Greenberg Glusker partner Michael Wiener, a tax attorney on the Tuesday webinar, said his firm has "consulted with a number of clients about potentially exiting California." Fewer clients actually end up leaving, Wiener said, because of an extreme difficulty to do so. 

"The shorthand way of saying it is, it’s like going into witness protection," he said. "You get to keep your name but not much else."

Wiener said he has seen a lot of California investors looking to do 1031 exchanges into out-of-state real estate, but many are surprised to learn they have to continue to file a return in California each year.

"When they eventually do a cash sale of whatever property they wind up exchange into, they’re going to be taxed in California on the California portion of the gain, and that’s something a lot of people don’t realize but are learning quickly," he said.

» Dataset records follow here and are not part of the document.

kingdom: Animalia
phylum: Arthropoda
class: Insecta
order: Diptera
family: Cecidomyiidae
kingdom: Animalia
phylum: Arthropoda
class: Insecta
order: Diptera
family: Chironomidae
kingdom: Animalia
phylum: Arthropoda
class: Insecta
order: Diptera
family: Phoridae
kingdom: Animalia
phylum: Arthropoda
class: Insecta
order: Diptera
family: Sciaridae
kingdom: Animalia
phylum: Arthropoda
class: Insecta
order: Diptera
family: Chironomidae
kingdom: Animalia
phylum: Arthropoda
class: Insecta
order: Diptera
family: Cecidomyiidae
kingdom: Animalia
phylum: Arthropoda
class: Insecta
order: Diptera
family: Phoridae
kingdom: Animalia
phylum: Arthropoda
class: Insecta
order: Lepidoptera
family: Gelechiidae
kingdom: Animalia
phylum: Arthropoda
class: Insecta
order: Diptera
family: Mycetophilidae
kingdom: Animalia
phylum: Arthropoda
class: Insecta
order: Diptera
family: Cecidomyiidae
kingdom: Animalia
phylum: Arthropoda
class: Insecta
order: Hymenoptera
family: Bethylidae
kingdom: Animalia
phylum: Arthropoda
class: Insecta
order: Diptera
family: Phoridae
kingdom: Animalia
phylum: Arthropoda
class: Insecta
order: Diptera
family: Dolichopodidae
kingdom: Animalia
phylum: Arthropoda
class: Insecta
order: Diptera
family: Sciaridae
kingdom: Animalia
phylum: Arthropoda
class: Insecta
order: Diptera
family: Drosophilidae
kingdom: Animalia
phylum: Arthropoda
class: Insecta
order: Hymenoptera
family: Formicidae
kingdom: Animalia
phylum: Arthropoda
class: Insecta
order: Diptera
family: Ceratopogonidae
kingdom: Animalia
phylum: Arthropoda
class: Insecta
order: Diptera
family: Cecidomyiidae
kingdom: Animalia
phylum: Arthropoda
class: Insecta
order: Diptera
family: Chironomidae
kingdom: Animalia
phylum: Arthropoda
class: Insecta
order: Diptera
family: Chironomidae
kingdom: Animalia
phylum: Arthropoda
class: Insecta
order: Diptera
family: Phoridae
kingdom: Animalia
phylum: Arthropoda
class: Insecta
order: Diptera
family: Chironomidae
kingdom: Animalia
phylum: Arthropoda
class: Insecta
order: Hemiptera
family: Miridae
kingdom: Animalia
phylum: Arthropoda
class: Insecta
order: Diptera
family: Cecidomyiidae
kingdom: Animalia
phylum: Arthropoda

Scott Saunders, senior vice president with Asset Preservation, a Roseville, California-based intermediary company for 1031 exchanges, said a number of 1031 exchange investors haven't been able to find a new asset given this year's market volatility. That makes the Opportunity Zone program, which offers a tax deferral and tax-free gains, a good backup for many.

“We do have a fair number of exchanges that may set out to do an exchange but because of the markets today, they’re having a hard time finding replacement assets that meet their requirements," he said. "On day 46, they say, they haven’t identified anything and kind of change gears and go into an opportunity zone.”

Saunders, himself located in the Denver area, said he, like Lapin and Wiener, has seen investment shifts out of California's big cities or out of the state altogether.

"We’re definitely seeing people maybe come out of metropolitan type areas, and maybe they're relocating to the suburbs," he said. "Or we’re even seeing some capital move out of the West Coast, let’s say California, Oregon and Washington, and people exchange into markets like Texas, Florida, Arizona and Tennessee: some of those areas with either no state tax or a little bit more business-friendly environment."